Anyway, I can't really figure out the problems, and I thought maybe someone here could help. Maybe I'm just thinking about it wrong though.

The first problem is that it won't always start. Sometimes it seems to start fine. Other times it will just click. I figured it was the batter or starter. So, I boost it and it starts no problem. Last time I started it, after it had sat for a few days, I let it just sit in the driveway and run for an hour and a half. I think that since it didn't shut off, the alternator is probably okay. (maybe not). I also figured that since it starts no problems with a boost, the starter is probably good. Also, since it just clicks when I try and start it (like if it doesn't have enough power), I try starting it for a few minutes, to see if the battery dies. It doesn't. So I am kind of stumped on this one. Should I get my alternator tested at a shop?

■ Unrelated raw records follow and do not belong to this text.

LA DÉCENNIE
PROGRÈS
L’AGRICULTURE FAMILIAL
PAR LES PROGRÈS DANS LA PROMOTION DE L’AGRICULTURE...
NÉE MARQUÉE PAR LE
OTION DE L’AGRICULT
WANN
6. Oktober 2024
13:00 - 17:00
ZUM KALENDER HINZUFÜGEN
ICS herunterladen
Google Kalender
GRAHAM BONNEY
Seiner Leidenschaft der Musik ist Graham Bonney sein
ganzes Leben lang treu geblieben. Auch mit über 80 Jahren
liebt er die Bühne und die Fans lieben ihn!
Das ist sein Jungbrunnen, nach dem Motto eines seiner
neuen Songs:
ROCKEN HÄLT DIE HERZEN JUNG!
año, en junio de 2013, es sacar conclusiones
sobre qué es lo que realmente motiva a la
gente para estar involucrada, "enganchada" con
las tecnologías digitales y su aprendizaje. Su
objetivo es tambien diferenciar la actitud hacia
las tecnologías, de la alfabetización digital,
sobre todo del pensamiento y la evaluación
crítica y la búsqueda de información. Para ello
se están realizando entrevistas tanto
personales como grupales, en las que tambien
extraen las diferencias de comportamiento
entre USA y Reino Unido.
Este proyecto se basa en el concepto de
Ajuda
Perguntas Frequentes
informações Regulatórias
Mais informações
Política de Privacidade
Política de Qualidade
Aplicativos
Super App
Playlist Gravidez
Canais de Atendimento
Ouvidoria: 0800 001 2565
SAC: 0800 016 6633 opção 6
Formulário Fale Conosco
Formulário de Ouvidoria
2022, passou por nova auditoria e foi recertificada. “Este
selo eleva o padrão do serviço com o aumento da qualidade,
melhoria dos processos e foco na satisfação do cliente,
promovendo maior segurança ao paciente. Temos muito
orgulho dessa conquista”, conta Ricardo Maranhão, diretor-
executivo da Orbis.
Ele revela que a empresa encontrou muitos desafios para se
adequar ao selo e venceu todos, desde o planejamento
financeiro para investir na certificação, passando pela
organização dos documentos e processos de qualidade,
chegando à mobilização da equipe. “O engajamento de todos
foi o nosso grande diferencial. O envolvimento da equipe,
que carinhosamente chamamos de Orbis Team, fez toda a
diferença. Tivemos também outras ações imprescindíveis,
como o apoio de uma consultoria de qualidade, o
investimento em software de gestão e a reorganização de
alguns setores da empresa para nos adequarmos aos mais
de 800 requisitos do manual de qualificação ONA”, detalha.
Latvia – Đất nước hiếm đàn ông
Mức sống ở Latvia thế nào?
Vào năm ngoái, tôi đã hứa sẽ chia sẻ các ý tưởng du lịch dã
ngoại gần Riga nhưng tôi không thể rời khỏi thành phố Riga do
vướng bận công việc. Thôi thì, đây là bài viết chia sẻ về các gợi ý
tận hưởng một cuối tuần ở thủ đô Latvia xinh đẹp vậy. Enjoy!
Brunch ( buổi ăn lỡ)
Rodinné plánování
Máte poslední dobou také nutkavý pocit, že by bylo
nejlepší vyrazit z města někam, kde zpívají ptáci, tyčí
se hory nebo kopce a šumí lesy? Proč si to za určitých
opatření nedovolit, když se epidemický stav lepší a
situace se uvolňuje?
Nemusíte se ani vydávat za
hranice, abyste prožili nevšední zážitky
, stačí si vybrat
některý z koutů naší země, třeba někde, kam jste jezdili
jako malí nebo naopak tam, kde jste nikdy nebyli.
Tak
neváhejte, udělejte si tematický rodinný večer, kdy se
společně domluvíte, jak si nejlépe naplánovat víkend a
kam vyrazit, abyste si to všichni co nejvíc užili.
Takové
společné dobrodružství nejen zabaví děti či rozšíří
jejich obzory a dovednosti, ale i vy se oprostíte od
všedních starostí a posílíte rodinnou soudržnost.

The second problem, which is possibly related to the first, is that when it is running, it makes a loud squealing noise from the belt. The noise gets louder when I turn the steering wheel, and when I turn on the headlights. I thought I could isolate if it was an alternator problem or power steering pump problem from that. When I am driving the car, the noise is pretty constant. When I floor it for a few seconds, though, the noise goes away. The noise only comes back if I pretty much come to a dead stop. I can floor it and then drive at like 20km/h without getting the noise back. I have no idea what is causing it.

Does anyone have any insight on this? I haven't done much work on pulleys ever, so I don't know if this next question will be valid. But could I have a pulley that isn't turning freely, and is both causing starting problems and the belt noise? How could I test that?


----------



## garet007 (Feb 26, 2010)

Just to add a bit. I was playing around, and a tensioner bolt above the alternator is missing. Could that be the problem.


----------



## StanzaBonanza (Feb 3, 2007)

Bingo. Lose belt will scream and loss of alternator/power steering. Without the alt the battery wont charge and you will need to jump it or it will die off while driving.


----------